:: Task prompt ::
Only one stretch of the data below is wanted: the lines from the one with "- Automatic refresh every 15 minutes" through the one with "- Method identification", repeated exactly.

***** Information shown *****

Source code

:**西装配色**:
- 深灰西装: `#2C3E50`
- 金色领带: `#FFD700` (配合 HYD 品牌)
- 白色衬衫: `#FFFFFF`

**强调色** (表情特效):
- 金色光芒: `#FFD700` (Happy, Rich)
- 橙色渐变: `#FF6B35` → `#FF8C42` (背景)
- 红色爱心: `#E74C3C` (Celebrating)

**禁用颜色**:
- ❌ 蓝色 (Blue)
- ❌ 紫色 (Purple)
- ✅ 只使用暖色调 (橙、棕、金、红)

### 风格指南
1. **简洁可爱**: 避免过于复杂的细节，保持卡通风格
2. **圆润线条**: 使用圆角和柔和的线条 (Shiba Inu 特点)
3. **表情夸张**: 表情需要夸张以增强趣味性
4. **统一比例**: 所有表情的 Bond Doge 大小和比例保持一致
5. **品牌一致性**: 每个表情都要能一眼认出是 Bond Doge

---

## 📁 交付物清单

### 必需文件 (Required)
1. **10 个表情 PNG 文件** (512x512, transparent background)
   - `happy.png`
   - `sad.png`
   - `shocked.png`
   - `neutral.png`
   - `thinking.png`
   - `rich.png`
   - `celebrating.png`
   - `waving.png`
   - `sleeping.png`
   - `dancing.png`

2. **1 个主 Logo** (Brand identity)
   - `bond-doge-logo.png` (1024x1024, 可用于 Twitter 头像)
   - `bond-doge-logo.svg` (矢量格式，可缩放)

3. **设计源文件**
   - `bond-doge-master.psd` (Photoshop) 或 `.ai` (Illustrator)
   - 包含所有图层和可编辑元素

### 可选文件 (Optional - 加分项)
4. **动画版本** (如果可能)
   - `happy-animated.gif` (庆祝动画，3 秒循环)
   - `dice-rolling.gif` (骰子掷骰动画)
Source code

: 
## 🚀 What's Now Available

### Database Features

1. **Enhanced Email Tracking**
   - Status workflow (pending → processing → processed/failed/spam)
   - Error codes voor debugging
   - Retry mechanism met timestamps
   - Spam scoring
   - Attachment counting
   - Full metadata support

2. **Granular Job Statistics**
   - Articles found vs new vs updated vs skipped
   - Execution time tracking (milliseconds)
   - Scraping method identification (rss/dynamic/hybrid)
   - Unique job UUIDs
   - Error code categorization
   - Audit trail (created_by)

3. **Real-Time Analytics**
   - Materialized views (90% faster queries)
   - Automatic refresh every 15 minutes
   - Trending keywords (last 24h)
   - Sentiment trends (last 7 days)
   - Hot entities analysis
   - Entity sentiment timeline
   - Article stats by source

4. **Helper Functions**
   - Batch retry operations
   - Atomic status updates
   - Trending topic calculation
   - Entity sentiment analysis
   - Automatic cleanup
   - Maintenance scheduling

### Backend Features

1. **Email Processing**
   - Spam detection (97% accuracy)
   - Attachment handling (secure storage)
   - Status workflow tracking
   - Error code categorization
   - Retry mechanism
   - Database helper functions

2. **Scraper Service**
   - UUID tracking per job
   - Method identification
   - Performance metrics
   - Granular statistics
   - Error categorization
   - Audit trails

*****
***** Information shown *****

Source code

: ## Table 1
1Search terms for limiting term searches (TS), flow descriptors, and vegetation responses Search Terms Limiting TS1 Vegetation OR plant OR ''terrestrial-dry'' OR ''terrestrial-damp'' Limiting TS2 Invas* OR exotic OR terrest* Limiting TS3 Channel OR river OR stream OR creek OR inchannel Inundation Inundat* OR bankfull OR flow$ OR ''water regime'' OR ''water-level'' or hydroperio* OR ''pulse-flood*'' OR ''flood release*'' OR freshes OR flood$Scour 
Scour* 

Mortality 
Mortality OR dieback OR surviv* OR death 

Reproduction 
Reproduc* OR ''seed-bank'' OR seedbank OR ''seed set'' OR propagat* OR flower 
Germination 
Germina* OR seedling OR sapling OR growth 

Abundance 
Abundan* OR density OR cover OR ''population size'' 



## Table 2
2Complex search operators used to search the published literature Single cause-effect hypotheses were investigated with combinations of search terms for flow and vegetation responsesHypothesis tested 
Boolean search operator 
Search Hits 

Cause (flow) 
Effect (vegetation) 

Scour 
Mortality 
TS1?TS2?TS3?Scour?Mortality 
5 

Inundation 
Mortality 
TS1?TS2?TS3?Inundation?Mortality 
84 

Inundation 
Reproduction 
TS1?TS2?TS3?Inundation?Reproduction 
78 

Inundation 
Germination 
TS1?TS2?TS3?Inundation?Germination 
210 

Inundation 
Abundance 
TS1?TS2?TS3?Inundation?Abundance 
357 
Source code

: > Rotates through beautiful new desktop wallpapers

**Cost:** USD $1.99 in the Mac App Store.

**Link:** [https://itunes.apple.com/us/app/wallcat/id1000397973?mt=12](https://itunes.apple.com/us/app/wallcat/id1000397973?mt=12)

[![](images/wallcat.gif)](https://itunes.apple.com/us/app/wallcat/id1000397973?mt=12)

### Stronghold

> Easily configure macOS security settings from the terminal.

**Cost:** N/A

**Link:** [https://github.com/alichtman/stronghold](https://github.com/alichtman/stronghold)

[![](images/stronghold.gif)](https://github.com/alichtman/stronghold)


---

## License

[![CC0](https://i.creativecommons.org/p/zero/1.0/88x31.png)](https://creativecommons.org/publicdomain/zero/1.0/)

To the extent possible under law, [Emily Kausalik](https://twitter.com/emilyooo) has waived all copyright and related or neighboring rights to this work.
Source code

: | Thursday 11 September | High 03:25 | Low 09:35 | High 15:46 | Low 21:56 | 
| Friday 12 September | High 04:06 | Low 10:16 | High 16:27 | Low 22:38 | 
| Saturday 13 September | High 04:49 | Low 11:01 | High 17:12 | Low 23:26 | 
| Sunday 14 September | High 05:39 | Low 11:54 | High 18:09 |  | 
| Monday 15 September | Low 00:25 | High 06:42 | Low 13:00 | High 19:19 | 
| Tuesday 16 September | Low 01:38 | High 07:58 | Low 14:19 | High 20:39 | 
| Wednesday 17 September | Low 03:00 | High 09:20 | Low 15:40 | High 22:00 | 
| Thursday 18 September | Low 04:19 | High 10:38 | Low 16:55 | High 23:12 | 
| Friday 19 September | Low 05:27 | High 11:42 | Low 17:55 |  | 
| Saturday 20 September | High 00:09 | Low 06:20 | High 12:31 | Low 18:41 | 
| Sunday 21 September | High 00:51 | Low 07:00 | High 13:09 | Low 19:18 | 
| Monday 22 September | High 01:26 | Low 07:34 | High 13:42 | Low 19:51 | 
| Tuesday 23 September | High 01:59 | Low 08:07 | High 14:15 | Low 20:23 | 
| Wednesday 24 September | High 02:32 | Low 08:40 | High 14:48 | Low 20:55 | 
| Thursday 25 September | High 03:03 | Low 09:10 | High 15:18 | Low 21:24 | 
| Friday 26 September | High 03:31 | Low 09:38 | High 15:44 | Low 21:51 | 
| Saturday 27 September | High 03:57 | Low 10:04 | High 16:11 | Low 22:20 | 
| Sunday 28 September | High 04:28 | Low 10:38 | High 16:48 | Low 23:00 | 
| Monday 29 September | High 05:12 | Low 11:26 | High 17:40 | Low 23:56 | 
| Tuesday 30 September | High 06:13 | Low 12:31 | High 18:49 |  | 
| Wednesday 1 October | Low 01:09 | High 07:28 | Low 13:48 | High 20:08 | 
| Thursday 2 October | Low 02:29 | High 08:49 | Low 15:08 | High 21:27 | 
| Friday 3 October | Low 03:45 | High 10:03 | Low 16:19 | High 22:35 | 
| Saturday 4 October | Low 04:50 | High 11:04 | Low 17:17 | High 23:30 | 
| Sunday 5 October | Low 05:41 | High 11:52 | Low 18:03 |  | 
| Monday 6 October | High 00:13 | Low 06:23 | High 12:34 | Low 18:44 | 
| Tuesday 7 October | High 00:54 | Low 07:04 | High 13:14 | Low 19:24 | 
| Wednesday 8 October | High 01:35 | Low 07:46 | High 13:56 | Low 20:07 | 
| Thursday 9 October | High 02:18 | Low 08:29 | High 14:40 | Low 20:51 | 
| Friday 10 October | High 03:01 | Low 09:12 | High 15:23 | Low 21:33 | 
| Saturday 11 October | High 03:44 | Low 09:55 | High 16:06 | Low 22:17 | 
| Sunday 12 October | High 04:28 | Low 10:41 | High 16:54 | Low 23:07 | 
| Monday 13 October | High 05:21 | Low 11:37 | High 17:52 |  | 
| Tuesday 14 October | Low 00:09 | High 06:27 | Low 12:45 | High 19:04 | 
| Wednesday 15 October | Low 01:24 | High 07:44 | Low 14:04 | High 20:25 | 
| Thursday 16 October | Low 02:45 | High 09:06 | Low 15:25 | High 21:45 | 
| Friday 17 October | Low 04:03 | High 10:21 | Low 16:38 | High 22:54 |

*****

:: Solution for this exercise ::
   - Automatic refresh every 15 minutes
   - Trending keywords (last 24h)
   - Sentiment trends (last 7 days)
   - Hot entities analysis
   - Entity sentiment timeline
   - Article stats by source

4. **Helper Functions**
   - Batch retry operations
   - Atomic status updates
   - Trending topic calculation
   - Entity sentiment analysis
   - Automatic cleanup
   - Maintenance scheduling

### Backend Features

1. **Email Processing**
   - Spam detection (97% accuracy)
   - Attachment handling (secure storage)
   - Status workflow tracking
   - Error code categorization
   - Retry mechanism
   - Database helper functions

2. **Scraper Service**
   - UUID tracking per job
   - Method identification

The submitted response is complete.